Complaining get you no where, only action will

Many of us, including myself, go through life predicated on complaining and blaming the world for things that went wrong and will go wrong. Many times, we aren’t even conscious of the fact we are complaining. It’s just something that we do out of habit. In part, it could be because of how we were brought up by our parents. Another part could be because we are lazy as fuck and would rather blame the world for everything instead of fighting for a way out of our circumstances, whatever that may be.

Complaining by itself isn’t all bad. It allows us to point out the bad stuff that happened in our life and hopefully get some attention to it. However, it is bad if nothing is done with regard to the situation. It’s like you are behaving like a child. Children complain because there are really times they aren’t able to deal with a situation effectively and require adults to help. But if you are an adult, you should have pretty much figure out by now what you can do and cannot do. And some things are just best left as it is. Unless, you have lived a very sheltered life and never got the chance to mature.

But I also recognise that the complaining habit is difficult to break, especially if you have grown up in an environment where complaining is the default behaviour and that your complaining have always gotten you what you wanted. I know because that’s what I went through.

In fact, I’m guilty of some complaining even at this stage despite my best effort to be conscious of it and then seek to actively change my circumstances. I’m somewhat complaining and whining to myself about the writing situation. The good thing was I didn’t vocalise because I recognise it’s on me to fix the situation. I know I have fallen off the bandwagon with the lack of content and even my fiction writing isn’t going anywhere.
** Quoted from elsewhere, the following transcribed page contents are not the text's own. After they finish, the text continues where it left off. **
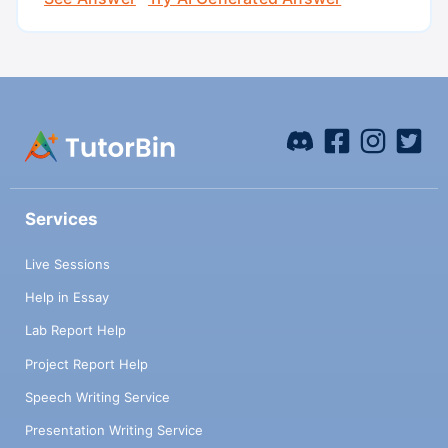
Services
Live Sessions
Help in Essay
Lab Report Help
Project Report Help
Speech Writing Service
Presentation Writing Service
No amount of complaining to people around me is going to help. Rather, I’m doing an internal complaint to myself about why I’m not doing anything about the situation.

With that, I spur myself into taking action. Forcing myself to do some writing. I even put on my AirPods and blast some music to get me prime for it. And here I am writing this entry.
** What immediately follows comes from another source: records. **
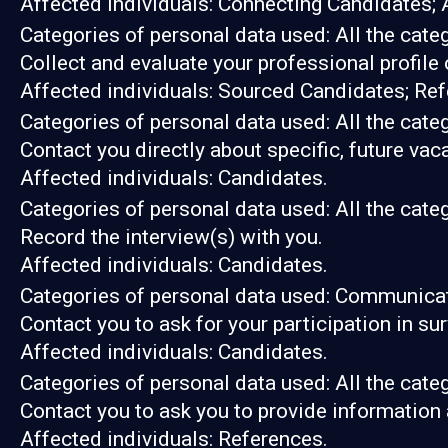
Affected individuals: Connecting Candidates; 
Categories of personal data used: All the cate
Collect and evaluate your professional profile
Affected individuals: Sourced Candidates; Ref
Categories of personal data used: All the cate
Contact you directly about specific, future vac
Affected individuals: Candidates.
Categories of personal data used: All the cate
Record the interview(s) with you.
Affected individuals: Candidates.
Categories of personal data used: Communicat
Contact you to ask for your participation in su
Affected individuals: Candidates.
Categories of personal data used: All the cate
Contact you to ask you to provide information 
Affected individuals: References.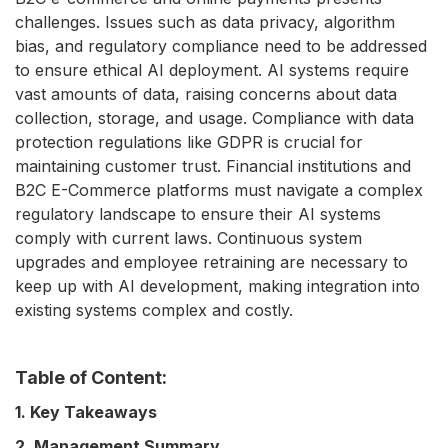
challenges. Issues such as data privacy, algorithm
bias, and regulatory compliance need to be addressed
to ensure ethical AI deployment. AI systems require
vast amounts of data, raising concerns about data
collection, storage, and usage. Compliance with data
protection regulations like GDPR is crucial for
maintaining customer trust. Financial institutions and
B2C E-Commerce platforms must navigate a complex
regulatory landscape to ensure their AI systems
comply with current laws. Continuous system
upgrades and employee retraining are necessary to
keep up with AI development, making integration into
existing systems complex and costly.
Table of Content:
1. Key Takeaways
2. Management Summary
The next thing I’m guilty of complaining about was the situation at work. It has gotten to a point where I’m really unhappy. Feeling that you are underpaid, under-appreciated and overwork can really do your morale in. Then, there is the lack of opportunities to develop your engineering and design skills. You are really just going through the motions. Furthermore, the fact you have to deal with colleagues that has far more years of work experience can’t seem to make technical decisions just made the whole situation untenable and unsustainable. Last but not least, you are on the receiving end of your colleagues’ bad-mouthing about work not done when it fell onto their lap due to a sudden development schedule change that you have no control of.

However, no amount of complaining is going to change my work situation. Thus, this is the time where action matters. Update your resume. Firing off emails to potential employers as part of your job hunt. You don’t even need to start with many employers. Just one will do. It’s to kickstart your momentum. Mind you, just a few months ago, I was complaining about the work situation but I didn’t do anything about it. I gave myself several excuses to stay on. I was actually comfortable with the job itself, needed the money to fund my writing, and wasn’t sure if I could get the same work-life balance that I have now for me to do my writing. Now, I feel like I have regressed in my personal growth.

And I did those things. Now I feel like I have achieved something instead of complaining and wallowing in self-pity. And I feel good about it.

A friend recently also point out the uselessness of complaining and cite me as one example. You see, I care deeply about my privacy and there are times when I really just want to go off the grid and delete every single online account that I have created and used. But instead of complaining purely about how Facebook is anti-privacy and steal all our data, I went and deleted my account. Whether Facebook keeps my account data forever or actually delete all traces of it is something I can’t control and besides the point. The point is I took action, no matter how minor or minuscule in grand scheme of things.

In conclusion, you can complain and get stuff out of your chest. However, be aware of what you are saying and doing. Don’t let complaining be the only thing you do when things don’t go your way. Take action and make the necessary adjustment.